It takes me 5 hours to run one epoch with a Kaggle GPU on the Melanoma Classification challenge

I’m competing in Kaggle’s Melanoma Classification Challenge. I just used the normal stuff I’ve learned so far (up to lesson 3). Here is my notebook. As you can see, it took 5 hours to run one epoch, with the GPU on. I basically can’t run more than one epoch without surpassing kaggle’s notebook session quota (9 hours). So what did I do wrong or what should I do different?

I don’t see any problem. You may be training on CPU (you need to activate the GPU on Kaggle). Try,

import torch
torch.cuda.is_available()

It returns True if cuda support is enable.

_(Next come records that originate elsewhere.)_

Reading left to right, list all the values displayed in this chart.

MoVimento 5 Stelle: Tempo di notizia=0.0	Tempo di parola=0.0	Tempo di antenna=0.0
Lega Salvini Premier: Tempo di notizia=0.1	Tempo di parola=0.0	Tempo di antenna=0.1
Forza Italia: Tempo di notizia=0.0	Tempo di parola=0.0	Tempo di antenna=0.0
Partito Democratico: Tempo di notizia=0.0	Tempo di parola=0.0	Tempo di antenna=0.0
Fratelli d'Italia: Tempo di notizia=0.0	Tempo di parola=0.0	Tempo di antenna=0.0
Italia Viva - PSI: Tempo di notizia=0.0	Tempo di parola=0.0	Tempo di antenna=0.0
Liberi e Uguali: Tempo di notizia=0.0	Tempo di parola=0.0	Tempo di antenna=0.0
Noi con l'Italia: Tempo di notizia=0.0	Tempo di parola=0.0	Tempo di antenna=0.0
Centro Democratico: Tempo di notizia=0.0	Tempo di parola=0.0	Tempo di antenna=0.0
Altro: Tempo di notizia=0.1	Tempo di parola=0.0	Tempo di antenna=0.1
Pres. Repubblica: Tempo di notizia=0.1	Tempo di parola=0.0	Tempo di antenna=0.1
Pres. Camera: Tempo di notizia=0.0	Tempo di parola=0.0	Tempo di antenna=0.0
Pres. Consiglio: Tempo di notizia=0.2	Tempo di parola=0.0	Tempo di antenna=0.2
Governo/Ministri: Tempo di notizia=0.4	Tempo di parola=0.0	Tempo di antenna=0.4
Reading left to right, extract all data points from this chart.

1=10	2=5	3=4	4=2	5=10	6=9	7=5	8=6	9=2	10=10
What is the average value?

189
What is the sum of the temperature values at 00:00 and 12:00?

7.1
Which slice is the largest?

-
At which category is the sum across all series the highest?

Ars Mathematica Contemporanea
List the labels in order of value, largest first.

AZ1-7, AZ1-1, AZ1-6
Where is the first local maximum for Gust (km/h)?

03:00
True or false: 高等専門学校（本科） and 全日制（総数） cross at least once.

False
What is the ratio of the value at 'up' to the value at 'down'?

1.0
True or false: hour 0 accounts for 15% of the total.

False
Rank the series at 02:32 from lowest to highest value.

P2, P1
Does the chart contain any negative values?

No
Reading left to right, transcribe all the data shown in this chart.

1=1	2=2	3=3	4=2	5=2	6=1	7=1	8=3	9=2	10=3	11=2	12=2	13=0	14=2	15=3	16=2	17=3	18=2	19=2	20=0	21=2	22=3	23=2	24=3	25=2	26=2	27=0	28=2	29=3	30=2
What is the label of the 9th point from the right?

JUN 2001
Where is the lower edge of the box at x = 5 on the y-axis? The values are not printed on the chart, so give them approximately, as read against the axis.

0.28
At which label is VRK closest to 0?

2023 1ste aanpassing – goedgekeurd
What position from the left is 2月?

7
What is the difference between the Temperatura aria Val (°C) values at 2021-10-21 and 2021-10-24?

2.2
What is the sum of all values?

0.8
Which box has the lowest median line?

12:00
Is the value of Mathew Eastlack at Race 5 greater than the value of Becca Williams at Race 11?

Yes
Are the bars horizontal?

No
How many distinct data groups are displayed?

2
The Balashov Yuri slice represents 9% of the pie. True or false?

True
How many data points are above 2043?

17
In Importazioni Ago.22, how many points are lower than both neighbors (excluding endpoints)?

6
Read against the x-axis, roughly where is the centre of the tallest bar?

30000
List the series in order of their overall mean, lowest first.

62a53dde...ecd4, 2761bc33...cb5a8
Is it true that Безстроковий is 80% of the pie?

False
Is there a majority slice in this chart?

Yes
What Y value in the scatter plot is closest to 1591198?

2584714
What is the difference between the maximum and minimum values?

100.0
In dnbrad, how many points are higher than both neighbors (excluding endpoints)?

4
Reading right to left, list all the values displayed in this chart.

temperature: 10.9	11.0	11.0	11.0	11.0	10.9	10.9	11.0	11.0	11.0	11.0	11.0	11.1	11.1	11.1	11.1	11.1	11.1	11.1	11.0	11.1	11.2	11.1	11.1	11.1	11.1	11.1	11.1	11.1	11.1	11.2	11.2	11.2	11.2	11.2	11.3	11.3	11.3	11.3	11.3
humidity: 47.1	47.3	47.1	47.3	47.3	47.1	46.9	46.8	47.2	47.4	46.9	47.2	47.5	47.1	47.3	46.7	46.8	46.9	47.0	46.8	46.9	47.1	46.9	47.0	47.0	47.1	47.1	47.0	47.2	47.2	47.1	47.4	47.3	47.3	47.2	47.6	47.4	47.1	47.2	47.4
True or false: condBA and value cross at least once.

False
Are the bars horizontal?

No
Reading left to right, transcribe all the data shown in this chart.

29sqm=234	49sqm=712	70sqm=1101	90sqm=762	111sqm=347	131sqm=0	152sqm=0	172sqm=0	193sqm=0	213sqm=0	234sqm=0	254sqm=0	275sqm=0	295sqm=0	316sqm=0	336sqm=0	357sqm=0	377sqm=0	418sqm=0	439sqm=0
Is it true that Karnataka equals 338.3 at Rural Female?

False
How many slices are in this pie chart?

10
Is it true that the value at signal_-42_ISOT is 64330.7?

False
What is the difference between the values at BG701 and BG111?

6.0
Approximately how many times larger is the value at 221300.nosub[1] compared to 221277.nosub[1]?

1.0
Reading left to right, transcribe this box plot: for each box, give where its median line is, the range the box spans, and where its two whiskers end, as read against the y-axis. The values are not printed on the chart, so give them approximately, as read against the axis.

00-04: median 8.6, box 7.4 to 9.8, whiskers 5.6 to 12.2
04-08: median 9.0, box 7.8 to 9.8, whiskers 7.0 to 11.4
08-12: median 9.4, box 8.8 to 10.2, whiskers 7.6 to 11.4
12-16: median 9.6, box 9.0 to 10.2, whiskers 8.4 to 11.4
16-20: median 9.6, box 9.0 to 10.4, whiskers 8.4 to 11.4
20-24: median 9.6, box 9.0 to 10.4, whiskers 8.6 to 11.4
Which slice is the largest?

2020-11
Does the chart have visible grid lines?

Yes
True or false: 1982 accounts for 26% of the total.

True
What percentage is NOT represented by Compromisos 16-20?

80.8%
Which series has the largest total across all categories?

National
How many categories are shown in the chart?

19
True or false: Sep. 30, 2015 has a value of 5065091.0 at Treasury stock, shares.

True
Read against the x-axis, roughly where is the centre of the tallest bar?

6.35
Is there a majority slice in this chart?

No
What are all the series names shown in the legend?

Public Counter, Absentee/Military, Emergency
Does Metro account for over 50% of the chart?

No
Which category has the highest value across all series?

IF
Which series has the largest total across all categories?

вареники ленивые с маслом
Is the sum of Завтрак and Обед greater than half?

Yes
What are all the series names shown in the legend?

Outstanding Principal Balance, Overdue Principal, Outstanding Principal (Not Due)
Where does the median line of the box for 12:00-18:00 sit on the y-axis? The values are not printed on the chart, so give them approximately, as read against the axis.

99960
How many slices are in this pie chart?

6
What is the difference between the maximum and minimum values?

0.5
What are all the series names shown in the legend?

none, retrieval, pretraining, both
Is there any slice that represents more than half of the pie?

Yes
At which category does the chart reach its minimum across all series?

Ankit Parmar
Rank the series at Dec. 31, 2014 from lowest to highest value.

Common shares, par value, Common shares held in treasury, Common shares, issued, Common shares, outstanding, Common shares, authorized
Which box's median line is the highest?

Another option is that original images are very big. From data description, it may be case: Images are also provided in JPEG and TFRecord format (in the jpeg and tfrecords directories, respectively). Images in TFRecord format have been resized to a uniform 1024x1024. You have 32000 but all data is about 100GB!! So, try to preprocess .jpeg images to 1024x1024 size. Fastai2 has http://dev.fast.ai/vision.utils#resize_images . You could adapt to fastai1

The GPU was on, that’s why I was asking this question. I got some advice from Kaggle here and here.I’m working on resizing the images.